Mincemeat cookies? Really? ohh…no, thanks. I don’t really like mincemeat. “You’ll like these,” Erin Merrill said as she nudged the plate across the table a few inches. I resisted for a while. Erin looked from me to the cookies and back again several times, nudging them now and then. “They’re gooood.” Erin’s convincing, and as mom to my favorite little guy, she’s kind of hard to resist.
She was right. These cookies are fantastic. There isn’t a lot of mincemeat in this filled cookie so it’s a great recipe for someone who thinks they don’t like mincemeat cookies, or isn’t crazy about mincemeat but doesn’t hate it, to enjoy the cookies. The cookie recipe is Erin’s. The mincemeat recipe is my Mum’s.

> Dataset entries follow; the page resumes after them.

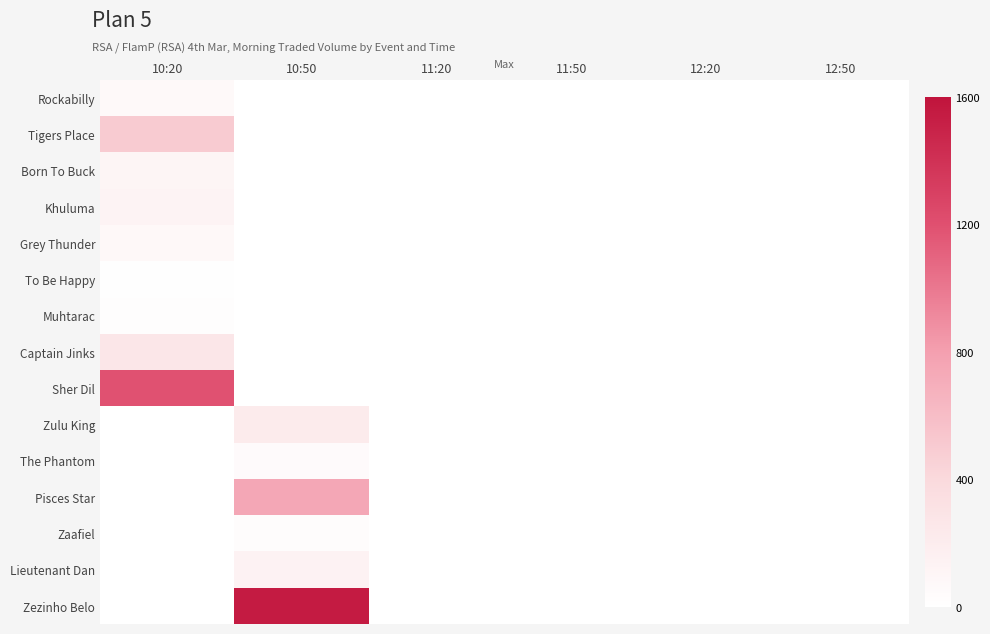

Which has a higher value, 12:50 or 10:50?

12:50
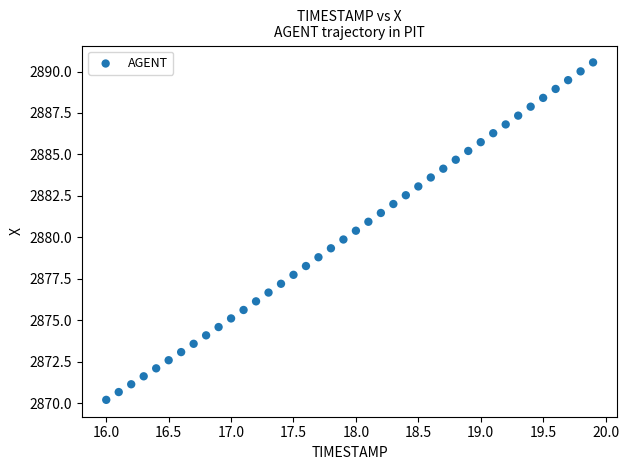

What is the range of X values (max minus min)?

3.9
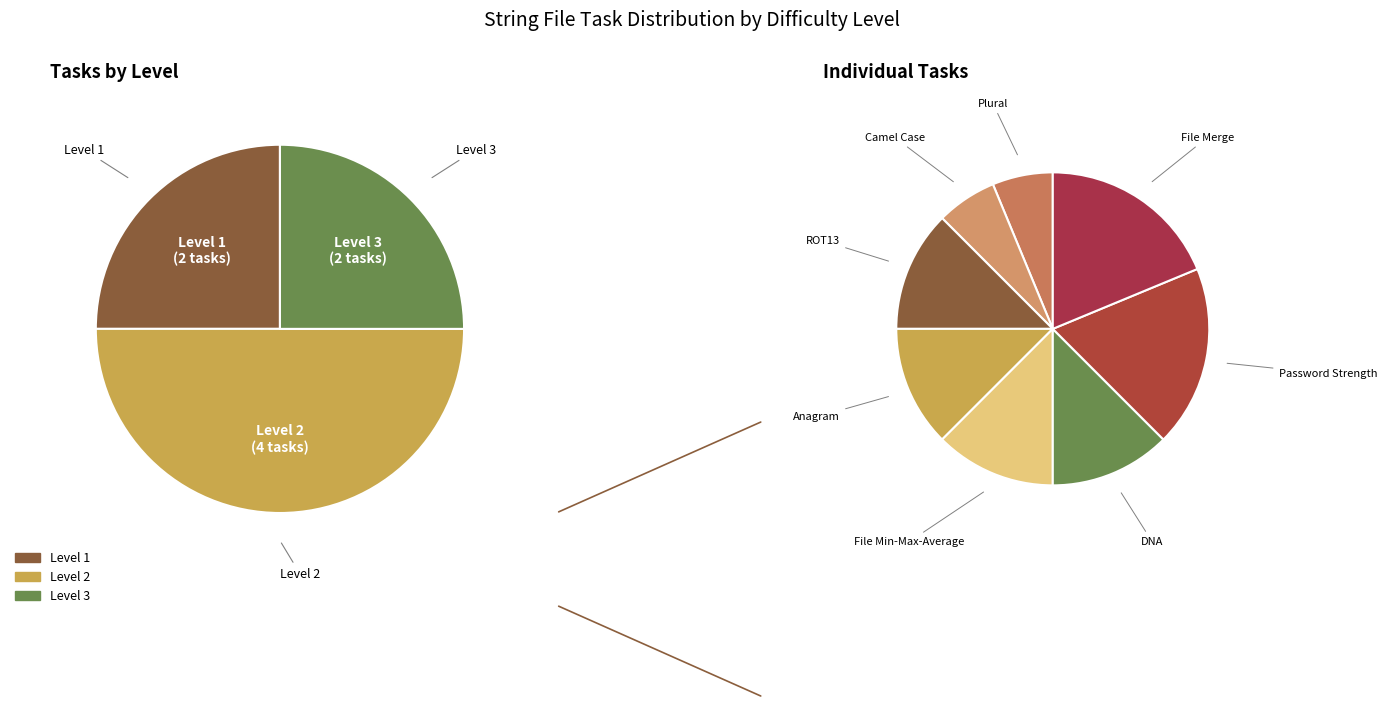

Do ROT13 and Plural together represent more than half of the pie?

No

Mincemeat was made back in the day when refrigeration wasn’t as easy as opening a door on an appliance. Spices were used as a preservative. Mum used basic measurements. The main ingredients are in pounds, the spices in tablespoons. If you want to use a bowl for the measuring container use the same bowl, and adjust the spices to suit the amount of main ingredients.
I store these cookies in the refrigerator because they’re filling so the batch lasts a while. I like to either warm them in the microwave for 10 seconds or leave them on the counter until the reach room temperature.
Erin writes a blog called …and a strong cup of coffee. What’s it like to hunt from a woman’s point of view? She shares her experiences from learning with her dad to now hunting with Dad and her husband. Erin recommended me for the spot as co-host of On The Fire, and she’s a great friend, outdoorswoman, and financial supporter of this blog. And seriously, she makes excellent mincemeat cookies.
Mincemeat Cookie Recipe - it's not just for pies
- 1 cup butter softened
- 1/2 cup sugar
- 1/2 cup confectioners sugar
- 1 egg
- 1 tsp vanilla
- 1 tsp sea salt
- 3 cups all purpose flour
- 5 pounds Apples Peeled if you'd like, and chopped
- 2 pounds venison or beef cooked and shredded
- 2 pounds currants
- 1 pound seedless raisins
- 1 pound golden raisins
- 2 1/2 pounds Brown Sugar
- 1 cup molasses
- 2 tablespoon cinnamon
- 1 tablespoon allspice
- 1 tablespoon salt
- 1 tablespoon nutmeg
- 1 quart Apple Cider
- In a mixer, combined butter, vanilla and both sugars until creamy. Mix in egg and salt. Add 1 cup of flour at a time, making sure it is well combined. The dough will be firm. Cover the bowl and refrigerate for 30 minutes. Place dough on a well-floured surface. Let warm about 5 minutes or until it can easily be molded without cracking. Roll dough out to 1/4" thick. Use a cookie cutter to cut dough. Place 1 tablespoon of mincemeat filling in the center of half of the cookies. Use the remaining rounds to cover the cookie and press edges together. Lightly whip one egg white. Using a brush, coat the top and seam of each cookie with the egg white. Cut small hole in the top of each cookie. Bake at 350° for 20 minutes.
- Mix all ingredients together. Cook over low to medium heat until apples are tender but not mushy. If necessary, add more cider. Allow to cool enough to use immediately or store in the refrigerator until use.